Drones with hypersensitive sensors help researchers map forest health

Annette Eilert

Doctoral student in forestry and wood technology

Annette Eilert took the course Sustainable small-scale forestry at Linnaeus University, followed by a bachelor’s and a master’s degree in forestry and wood. She is now a doctoral student, researching the development of digital solutions to detect damage to pine trees at an early stage using various digital tools.

– The drone’s camera is my eyes in the sky, and the drone’s role is to carry various types of sensors. It’s the sensors that contain the technology, and they’re advancing at lightning speed. They’re like different tools in a toolbox. I choose the tool based on what I want to find out.

Annette Eilert is a doctoral student at the Department of Forestry and Wood Technology at Linnaeus University. Her research focuses on developing methods to detect damage to pine trees at an early stage using drones.

From saplings to mature forests

With sensors mounted on drones, researchers can study trees at all stages, from saplings to mature forests. A certain type of sensor can measure the volume of a forest stand, while another can analyse the distribution of different tree species within the stand, such as pine, spruce, and birch.

Yet other types can measure factors such as moisture levels, emissions of harmful substances, and temperature changes in the trees.

So far in her doctoral project, Annette has primarily used two types of sensors in an indoor laboratory setting: a laser sensor that enables precise measurement of the structure and shape of plants by scanning them with high accuracy, and a multispectral sensor that measures different wavelengths of light reflected from the plant, including visible and near-infrared light. This is used to assess the chlorophyll content and health of the plants.

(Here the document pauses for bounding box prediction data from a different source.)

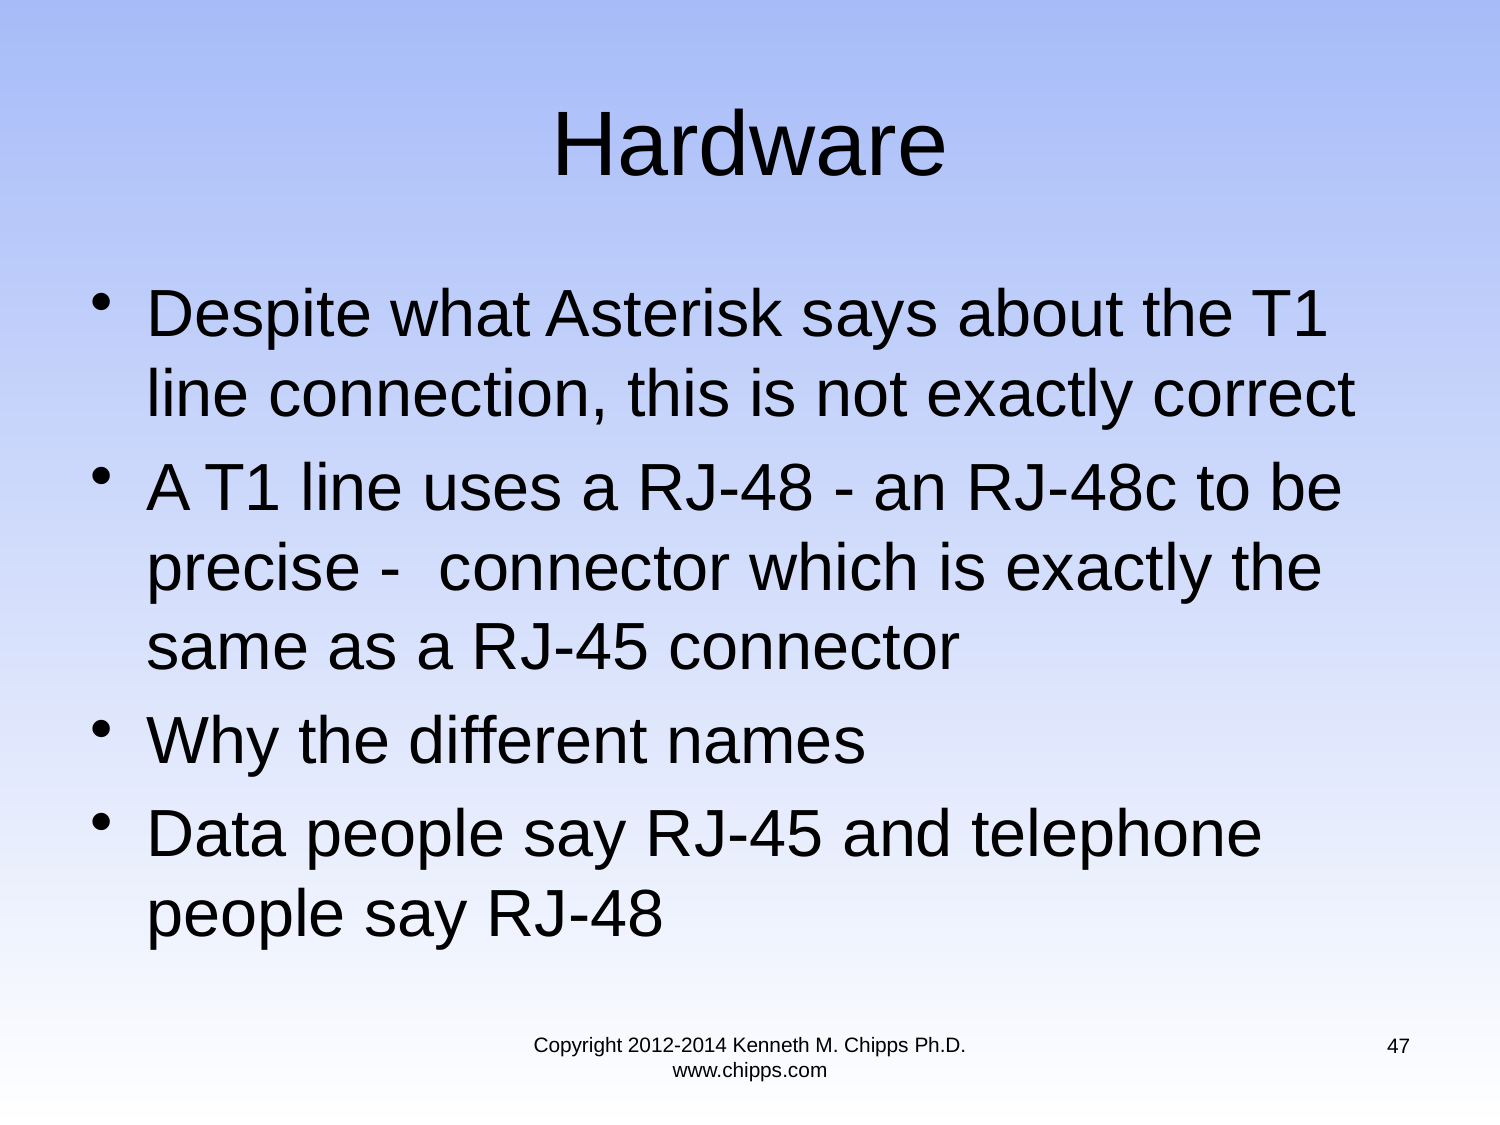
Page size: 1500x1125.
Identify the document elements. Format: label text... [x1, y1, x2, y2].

slide_number 47 [1074, 1024, 1426, 1104]
list Despite what Asterisk says about the T1 line connection, this is not exactly correct A T1 line uses a RJ-48 - an RJ-48c to be precise - connector which is exactly the same as a RJ-45 connector Why the different names Data people say RJ-45 and telephone people say RJ-48 [75, 262, 1425, 1005]
footer Copyright 2012-2014 Kenneth M. Chipps Ph.D. www.chipps.com [449, 1024, 1051, 1103]
title Hardware [75, 45, 1425, 233]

– I use the sensors to examine the condition of the plants. The sensors allow us to measure what’s called reflectance, meaning the light reflected from the plant’s needles or leaves, which provides us with information about its health.

Growing fleet with great capacity

In 2023, Linnaeus University began building its drone fleet in earnest – a fleet that is now one of the largest for forestry research in Sweden. This initiative has been made possible through The Bridge partnership, a collaboration between Linnaeus University, Södra and Ikea, the DISA frontier research environment in computer science, and external research funders.

The eight drones are used in around ten projects related to forestry and wood. The drones vary in size, from small units weighing around one kilo to larger ones that require two people to load into a vehicle. A large drone can carry a heavy sensor or several smaller ones at the same time.

– Each sensor is unique and gathers specific data. If I can use several sensors during a single flight, it saves a lot of time when we’re collecting data.

Drones offer many advantages

All drones weighing 250 grams or more require a flyer ID. Many forest owners can benefit from simpler drones to quickly identify where windthrows have occurred after a storm or where a fire has started. The type of drone used by researchers and commercial operators is significantly more advanced.

For Annette as a researcher, drones offer many advantages. They are easy to manoeuvre, they can fly at much lower altitudes than an aeroplane, and they run on rechargeable batteries instead of fuel. It is also possible to programme exactly where and at what speed a drone should fly.

– Above all, drones allow us researchers to collect large amounts of data over extended periods of time. It’s easy to gather data high up in the forest canopy, where early changes in tree health often become visible. Thanks to the sensors, we’ll be able to make much more reliable and stable predictions about the forest.

Absolutely amazing tools

The sensors make it easier for researchers to carry out the same type of experiment a large number of times to investigate possible correlations. Annette, who wants to detect early signs of tree stress, can fly over the forest at very frequent intervals to identify changes in tree health.

– These are absolutely amazing tools. I think we’ll always need to complement drone flights with going out into the forest to see how things look on the ground – but we’ll have a hard time managing future forest research without drones and sensors.

Annette always begins her studies in a lab environment, where she can control external factors such as temperature and light. When explaining her work in the lab to others, she can – for now – only say that she is “subjecting small pine seedlings to stress in various ways”. Using the sensors in the lab, she examines how the pine seedlings change over time and can repeat experiments a large number of times.

The next step involves processing the data collected from the sensors, whether it comes from the lab or the forest.

– One single study can result in several thousand images, so we’re dealing with enormous amounts of data. We use AI tools to filter, organise, and classify the data. I dare say that a drone-pilot doing research spends the least amount of time on actually flying the drone.

A so-called multispectral camera reads the light reflected from the trees, visualising photosynthesis. This is compared against various indices and shows whether the trees are stressed by something – drought, nutrient deficiency, insects...

Various thermal images show the temperature of the trees, which can be useful in situations such as forest fires.